**EXERCISE INSTRUCTIONS:**
[1] Transcribe the Purvi Patel arrest report word for word, from "The officer said" down to "Target in Mishawaka.".
[2] Extend the report on Purvi Patel's arrest, picking up right after its final sentence.

**GIVEN PASSAGE:**

*** Block opens ***

Purvi Patel was arrested after she took abortion pills to take the life of her viable unborn baby. Patel later admitted to police that, after taking the baby’s life, she had placed the newborn in a dumpster behind a local restaurant, which her family owns. The infant was dead at the time the baby was found.
According to a court affidavit released to WSBT, a South Bend police investigator said Patel went to the emergency room at St. Joseph Regional Medical Center on July 13. Doctors there believed she had recently delivered a child.
The investigator said Patel denied giving birth. She was then taken to the maternity floor for further diagnosis and treatment.
The officer said Patel eventually told medical staff she had delivered a baby in her Granger, Indiana home and that she did not see the child breathing or moving and believed it was dead. Patel then told doctors she put the baby’s body in a bag and placed the baby in a trash bin behind the Super Target in Mishawaka.
Patel allegedly told doctors she was roughly two months along and had a miscarriage. But upon further examination doctors determined that Patel was probably 25-28 weeks into her pregnancy.

*** Block closes ***

**EXTRACTED RECORDS:**
*** Block opens ***

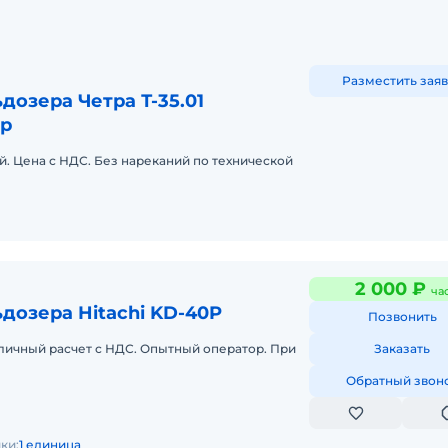
Разместить заяв
дозера Четра Т-35.01
р
й. Цена с НДС. Без нареканий по технической
2 000 ₽
ча
дозера Hitachi KD-40P
Позвонить
личный расчет с НДС. Опытный оператор. При
Заказать
Обратный звон
ки:
1 единица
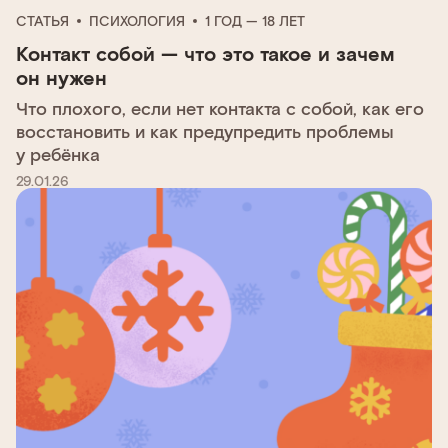
СТАТЬЯ
ПСИХОЛОГИЯ
1 ГОД — 18 ЛЕТ
Контакт собой — что это такое и зачем
он нужен
Что плохого, если нет контакта с собой, как его
восстановить и как предупредить проблемы
у ребёнка
29.01.26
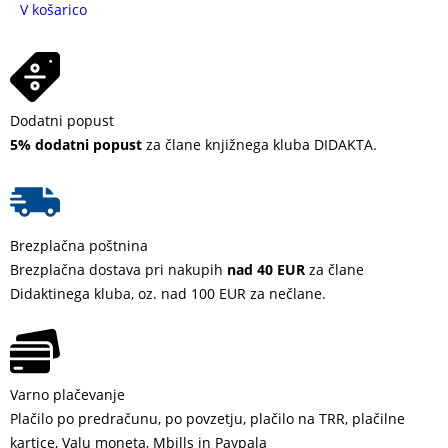
V košarico
Dodatni popust
5% dodatni popust
za člane knjižnega kluba DIDAKTA.
Brezplačna poštnina
Brezplačna dostava pri nakupih
nad 40 EUR
za člane
Didaktinega kluba, oz. nad 100 EUR za nečlane.
Varno plačevanje
Plačilo po predračunu, po povzetju, plačilo na TRR, plačilne
kartice, Valu moneta, Mbills in Paypala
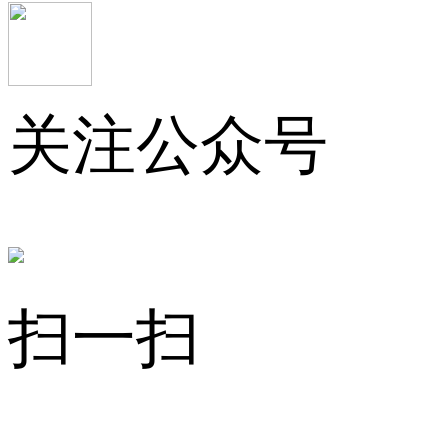
关注公众号
扫一扫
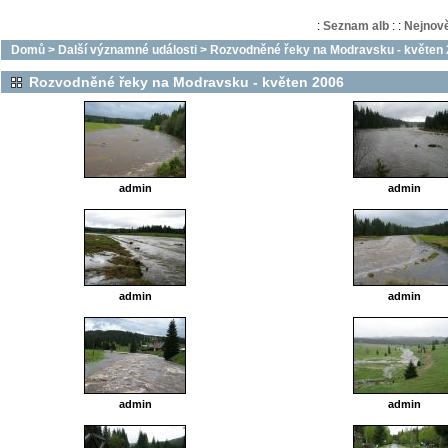
:
Seznam alb
:
:
Nejnově
Domů
>
Další významné události
>
Rozvodněné řeky na Modravsku - květen
Rozvodněné řeky na Modravsku - květen 2006
admin
admin
admin
admin
admin
admin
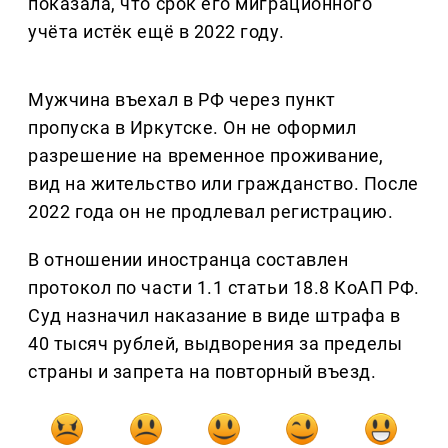
показала, что срок его миграционного
учёта истёк ещё в 2022 году.
Мужчина въехал в РФ через пункт
пропуска в Иркутске. Он не оформил
разрешение на временное проживание,
вид на жительство или гражданство. После
2022 года он не продлевал регистрацию.
В отношении иностранца составлен
протокол по части 1.1 статьи 18.8 КоАП РФ.
Суд назначил наказание в виде штрафа в
40 тысяч рублей, выдворения за пределы
страны и запрета на повторный въезд.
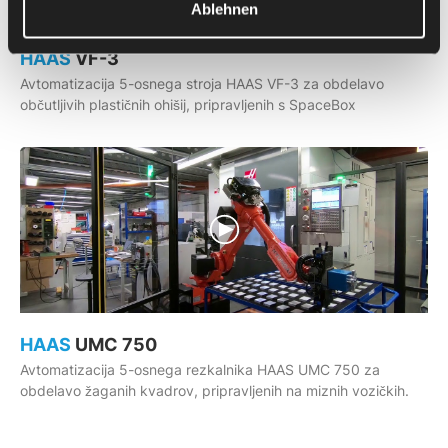
Ablehnen
HAAS
VF-3
Avtomatizacija 5-osnega stroja HAAS VF-3 za obdelavo
občutljivih plastičnih ohišij, pripravljenih s SpaceBox
HAAS
UMC 750
Avtomatizacija 5-osnega rezkalnika HAAS UMC 750 za
obdelavo žaganih kvadrov, pripravljenih na miznih vozičkih.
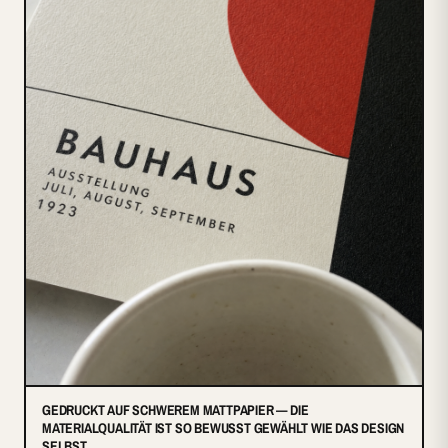
GEDRUCKT AUF SCHWEREM MATTPAPIER — DIE
MATERIALQUALITÄT IST SO BEWUSST GEWÄHLT WIE DAS DESIGN
SELBST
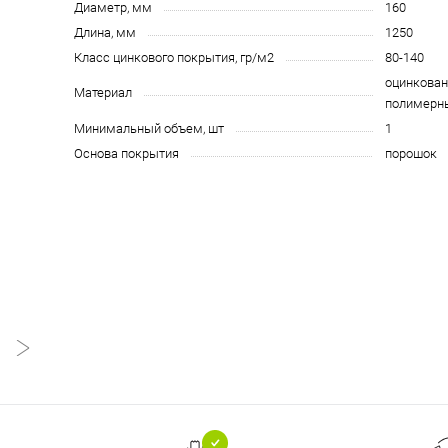
Диаметр, мм
160
Длина, мм
1250
Класс цинкового покрытия, гр/м2
80-140
оцинкован
Материал
полимерн
Минимальный объем, шт
1
Основа покрытия
порошок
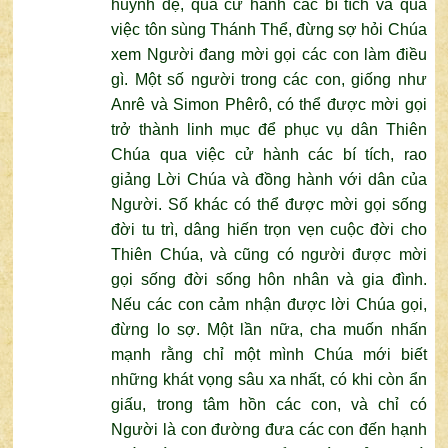
huynh đệ, qua cử hành các bí tích và qua
việc tôn sùng Thánh Thể, đừng sợ hỏi Chúa
xem Người đang mời gọi các con làm điều
gì. Một số người trong các con, giống như
Anrê và Simon Phêrô, có thể được mời gọi
trở thành linh mục để phục vụ dân Thiên
Chúa qua việc cử hành các bí tích, rao
giảng Lời Chúa và đồng hành với dân của
Người. Số khác có thể được mời gọi sống
đời tu trì, dâng hiến trọn vẹn cuộc đời cho
Thiên Chúa, và cũng có người được mời
gọi sống đời sống hôn nhân và gia đình.
Nếu các con cảm nhận được lời Chúa gọi,
đừng lo sợ. Một lần nữa, cha muốn nhấn
mạnh rằng chỉ một mình Chúa mới biết
những khát vọng sâu xa nhất, có khi còn ẩn
giấu, trong tâm hồn các con, và chỉ có
Người là con đường đưa các con đến hạnh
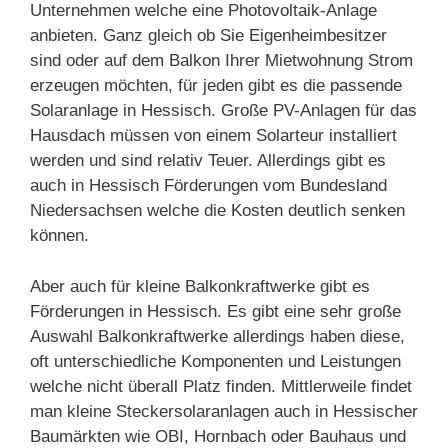
Unternehmen welche eine Photovoltaik-Anlage
anbieten. Ganz gleich ob Sie Eigenheimbesitzer
sind oder auf dem Balkon Ihrer Mietwohnung Strom
erzeugen möchten, für jeden gibt es die passende
Solaranlage in Hessisch. Große PV-Anlagen für das
Hausdach müssen von einem Solarteur installiert
werden und sind relativ Teuer. Allerdings gibt es
auch in Hessisch Förderungen vom Bundesland
Niedersachsen welche die Kosten deutlich senken
können.
Aber auch für kleine Balkonkraftwerke gibt es
Förderungen in Hessisch. Es gibt eine sehr große
Auswahl Balkonkraftwerke allerdings haben diese,
oft unterschiedliche Komponenten und Leistungen
welche nicht überall Platz finden. Mittlerweile findet
man kleine Steckersolaranlagen auch in Hessischer
Baumärkten wie OBI, Hornbach oder Bauhaus und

*** Block closes ***

**WRITTEN RESPONSES:**
[1]
The officer said Patel eventually told medical staff she had delivered a baby in her Granger, Indiana home and that she did not see the child breathing or moving and believed it was dead. Patel then told doctors she put the baby’s body in a bag and placed the baby in a trash bin behind the Super Target in Mishawaka.

[2]
In February 2015, a judge sentenced Purvi Patel to 20 years in prison for her crimes. But, in a shocking decision, an appeals court overturned the conviction. Now, attorneys for the state say they do not plan to appeal the decision overturning the sentence and Patel may now go free as a result.
A deadline for the attorney general’s office to ask the Indiana Supreme Court to take up the state Court of Appeals ruling that reversed Purvi Patel’s feticide conviction passed Monday without such a request. Patel’s attorneys also did not ask the court to weigh in on the July ruling.
Patel appealed her 2015 feticide and child neglect convictions that resulted in a 20-year prison sentence. In its ruling, the appeals court vacated both of those convictions. But it found that Patel, 35, should be resentenced on a lower-level child neglect charge that carries a maximum three-year sentence.
Patel’s attorney, Larry Marshall, said the reasoning laid out in the appeals court’s unanimous ruling “was really unassailable, so I’m very pleased the state didn’t drag things out just for the sake of dragging things out.”
“I hope now that we’ll get to a point where Purvi will be able to put this nightmare behind her and hopefully get on with her life,” Marshall, a Stanford University law professor, said Tuesday.
In a statement, Attorney General Greg Zoeller said the state decided not to seek a rehearing before the appeals court or ask Indiana’s high court to consider the case “after carefully reviewing” the ruling and consulting with local prosecutors.
He said they “concluded that further appeal would not be productive and that resolving the case now will serve the interests of justice.”
After a re-sentencing hearing, Patel could actually go free next month and not serve any additional jail time.
Marshall said he expects the appeals court decision to be certified within about 10 days. After that, the St. Joseph County trial court judge will set a resentencing hearing.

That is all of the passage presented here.